Neoconservatives celebrated this bellicosity as neo-Churchillian. Yet all it accomplished was to fracture the U.S. and foreign coalitions that had united behind Bush. As some of us wrote at the time, to call Iran and Iraq, mortal enemies in the eight-year war of the '80s that took a million lives, an "axis" was absurd.
Bush's speech was a blunder of the first magnitude. First, he had no authority to attack any of those nations, as Congress had not authorized war. Second, he had neither the plans nor forces in place to do so. Yet he had put all three on notice this was what he had in mind.
When the United States invaded Iraq, North Korea and Iran got the message. Both accelerated their nuclear programs.
By issuing public ultimatums, Bush left these regimes no way out. Even tiny Serbia felt its national honor required it to fight rather than submit to a U.S. ultimatum to let NATO march through the country to occupy Kosovo.

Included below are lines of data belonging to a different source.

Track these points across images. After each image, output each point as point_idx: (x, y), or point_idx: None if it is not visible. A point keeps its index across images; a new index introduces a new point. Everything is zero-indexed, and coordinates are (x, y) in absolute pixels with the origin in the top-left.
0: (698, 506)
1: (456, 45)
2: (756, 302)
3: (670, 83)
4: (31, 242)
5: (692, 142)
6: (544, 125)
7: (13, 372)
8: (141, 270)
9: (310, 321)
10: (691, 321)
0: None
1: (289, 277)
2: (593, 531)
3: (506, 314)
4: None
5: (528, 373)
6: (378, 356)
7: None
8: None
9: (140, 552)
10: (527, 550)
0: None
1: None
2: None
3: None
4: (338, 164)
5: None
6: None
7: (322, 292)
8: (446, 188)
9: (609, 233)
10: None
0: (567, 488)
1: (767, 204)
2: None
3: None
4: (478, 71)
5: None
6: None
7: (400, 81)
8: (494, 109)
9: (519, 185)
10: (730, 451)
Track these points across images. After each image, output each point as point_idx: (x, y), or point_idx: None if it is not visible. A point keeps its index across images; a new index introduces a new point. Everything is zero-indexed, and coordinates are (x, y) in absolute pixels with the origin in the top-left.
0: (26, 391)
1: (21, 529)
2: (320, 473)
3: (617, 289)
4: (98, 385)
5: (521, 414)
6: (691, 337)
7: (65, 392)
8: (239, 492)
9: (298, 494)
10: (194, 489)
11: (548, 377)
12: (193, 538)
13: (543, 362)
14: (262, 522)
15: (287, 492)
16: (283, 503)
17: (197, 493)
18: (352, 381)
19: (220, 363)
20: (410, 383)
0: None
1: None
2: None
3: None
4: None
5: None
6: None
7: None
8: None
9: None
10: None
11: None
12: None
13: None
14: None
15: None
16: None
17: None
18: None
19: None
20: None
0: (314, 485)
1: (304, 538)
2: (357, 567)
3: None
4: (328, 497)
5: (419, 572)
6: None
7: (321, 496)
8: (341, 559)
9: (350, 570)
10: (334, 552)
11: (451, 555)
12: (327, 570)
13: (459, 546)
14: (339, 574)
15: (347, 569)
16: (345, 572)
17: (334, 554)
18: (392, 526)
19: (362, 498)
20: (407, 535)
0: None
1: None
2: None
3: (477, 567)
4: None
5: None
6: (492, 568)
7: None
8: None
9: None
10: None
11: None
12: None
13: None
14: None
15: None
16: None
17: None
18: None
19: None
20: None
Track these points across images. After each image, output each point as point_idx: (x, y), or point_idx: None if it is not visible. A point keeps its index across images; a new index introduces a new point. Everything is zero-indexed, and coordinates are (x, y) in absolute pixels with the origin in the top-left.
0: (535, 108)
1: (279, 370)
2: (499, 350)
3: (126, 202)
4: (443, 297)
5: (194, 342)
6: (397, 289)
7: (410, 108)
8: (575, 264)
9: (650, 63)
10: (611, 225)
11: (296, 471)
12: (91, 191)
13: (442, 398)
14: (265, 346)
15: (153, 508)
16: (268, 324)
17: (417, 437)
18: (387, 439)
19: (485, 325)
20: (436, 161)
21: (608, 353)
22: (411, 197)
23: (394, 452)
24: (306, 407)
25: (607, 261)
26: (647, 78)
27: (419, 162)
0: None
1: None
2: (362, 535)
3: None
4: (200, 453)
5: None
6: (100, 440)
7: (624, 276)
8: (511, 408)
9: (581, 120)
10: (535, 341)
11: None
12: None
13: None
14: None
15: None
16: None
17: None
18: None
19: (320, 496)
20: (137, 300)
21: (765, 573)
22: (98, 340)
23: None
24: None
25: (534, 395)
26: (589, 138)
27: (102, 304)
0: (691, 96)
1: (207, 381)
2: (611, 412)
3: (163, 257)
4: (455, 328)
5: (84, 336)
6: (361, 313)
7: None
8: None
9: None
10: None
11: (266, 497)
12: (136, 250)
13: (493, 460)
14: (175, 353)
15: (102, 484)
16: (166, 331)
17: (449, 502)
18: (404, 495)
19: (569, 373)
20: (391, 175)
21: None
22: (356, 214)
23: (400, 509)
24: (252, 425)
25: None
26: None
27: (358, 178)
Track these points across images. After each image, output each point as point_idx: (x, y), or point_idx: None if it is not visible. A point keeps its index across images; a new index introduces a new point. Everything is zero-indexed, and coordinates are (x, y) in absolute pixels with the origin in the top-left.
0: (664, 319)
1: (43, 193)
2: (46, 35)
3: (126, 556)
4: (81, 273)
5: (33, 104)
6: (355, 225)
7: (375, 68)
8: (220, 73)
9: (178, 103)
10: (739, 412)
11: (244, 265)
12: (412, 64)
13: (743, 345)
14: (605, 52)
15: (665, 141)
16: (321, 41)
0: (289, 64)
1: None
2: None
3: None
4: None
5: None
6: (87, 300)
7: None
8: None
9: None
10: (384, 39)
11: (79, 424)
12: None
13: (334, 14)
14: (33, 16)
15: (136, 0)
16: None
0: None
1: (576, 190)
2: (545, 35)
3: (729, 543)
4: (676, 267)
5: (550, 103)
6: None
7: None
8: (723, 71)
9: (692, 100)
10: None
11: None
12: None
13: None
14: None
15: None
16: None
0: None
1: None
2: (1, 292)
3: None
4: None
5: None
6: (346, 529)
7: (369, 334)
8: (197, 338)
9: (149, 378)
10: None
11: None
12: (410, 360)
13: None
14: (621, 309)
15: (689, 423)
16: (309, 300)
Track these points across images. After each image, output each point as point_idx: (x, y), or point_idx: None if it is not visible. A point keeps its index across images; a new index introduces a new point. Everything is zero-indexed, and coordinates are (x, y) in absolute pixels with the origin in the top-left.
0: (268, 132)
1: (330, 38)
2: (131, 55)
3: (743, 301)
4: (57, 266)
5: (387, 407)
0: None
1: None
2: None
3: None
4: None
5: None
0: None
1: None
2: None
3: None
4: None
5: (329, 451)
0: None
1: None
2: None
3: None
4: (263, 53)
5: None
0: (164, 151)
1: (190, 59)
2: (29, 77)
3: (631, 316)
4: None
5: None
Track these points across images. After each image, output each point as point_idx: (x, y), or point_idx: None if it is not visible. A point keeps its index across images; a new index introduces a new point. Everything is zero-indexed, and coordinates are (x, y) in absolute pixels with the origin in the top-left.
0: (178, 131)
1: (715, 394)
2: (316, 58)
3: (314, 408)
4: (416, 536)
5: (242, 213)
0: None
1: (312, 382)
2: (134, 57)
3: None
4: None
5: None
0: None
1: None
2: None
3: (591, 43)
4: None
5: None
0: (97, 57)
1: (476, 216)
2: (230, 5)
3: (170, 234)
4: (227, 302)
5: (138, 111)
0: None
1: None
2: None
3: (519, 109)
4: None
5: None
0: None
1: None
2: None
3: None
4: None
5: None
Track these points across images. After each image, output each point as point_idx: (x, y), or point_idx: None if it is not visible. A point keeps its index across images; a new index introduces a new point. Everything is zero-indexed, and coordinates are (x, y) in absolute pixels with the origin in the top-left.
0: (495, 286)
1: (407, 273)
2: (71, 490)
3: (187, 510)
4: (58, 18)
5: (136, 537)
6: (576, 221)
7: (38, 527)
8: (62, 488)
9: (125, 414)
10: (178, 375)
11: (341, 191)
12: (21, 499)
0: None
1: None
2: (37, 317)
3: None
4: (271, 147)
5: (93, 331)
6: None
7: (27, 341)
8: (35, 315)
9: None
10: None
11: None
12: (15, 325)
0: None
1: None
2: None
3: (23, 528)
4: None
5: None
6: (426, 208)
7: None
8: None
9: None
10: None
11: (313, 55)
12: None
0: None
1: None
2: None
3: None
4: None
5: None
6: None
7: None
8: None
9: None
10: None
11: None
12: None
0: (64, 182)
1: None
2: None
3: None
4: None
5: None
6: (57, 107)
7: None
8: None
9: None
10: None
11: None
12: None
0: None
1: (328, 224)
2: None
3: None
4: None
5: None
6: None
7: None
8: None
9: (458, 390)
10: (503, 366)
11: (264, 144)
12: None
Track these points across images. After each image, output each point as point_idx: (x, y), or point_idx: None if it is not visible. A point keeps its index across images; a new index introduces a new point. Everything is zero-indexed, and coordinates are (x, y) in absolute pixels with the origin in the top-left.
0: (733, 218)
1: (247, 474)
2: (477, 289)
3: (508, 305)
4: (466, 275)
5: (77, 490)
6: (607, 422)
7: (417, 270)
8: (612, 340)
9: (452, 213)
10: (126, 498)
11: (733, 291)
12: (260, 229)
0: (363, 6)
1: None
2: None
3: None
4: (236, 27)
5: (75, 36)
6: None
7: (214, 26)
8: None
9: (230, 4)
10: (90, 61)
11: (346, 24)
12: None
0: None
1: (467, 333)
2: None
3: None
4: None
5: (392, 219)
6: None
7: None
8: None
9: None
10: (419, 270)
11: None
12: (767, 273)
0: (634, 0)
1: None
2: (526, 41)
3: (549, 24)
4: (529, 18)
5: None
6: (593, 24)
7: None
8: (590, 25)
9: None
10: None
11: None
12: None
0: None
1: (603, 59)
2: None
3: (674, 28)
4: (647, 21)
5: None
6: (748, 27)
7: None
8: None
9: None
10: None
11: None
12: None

Now Kim Jong-Il, though his July 4 test of the Taepodong-2 missile seems to have Roman-candled and his plutonium bomb may have misfired, has openly defied the Bush Doctrine. Arguably the world's worst regime has acquired the world's worst weapon.
Bush's response? He went to the United Nations to plead for sanctions.
Will the sanctions work? Why should they? As columnist Tony Blankley has argued, this is a regime that, to ensure its isolation and ideological purity, allowed millions of its people to starve to death. The cruelties the Hermit Kingdom has imposed upon its own to guarantee that America will not be tempted to attack are astounding. This is not a crowd that will give up its atom bomb for BMWs.
Because of the bluster-and-bluff of President Bush, the United States is today eyeball-to-eyeball with Iran and North Korea over their nuclear programs, and neither of these regimes appears ready to blink.
Are we headed down the road again, as we were in the Balkans and Iraq, toward wars that will be even bigger and bloodier?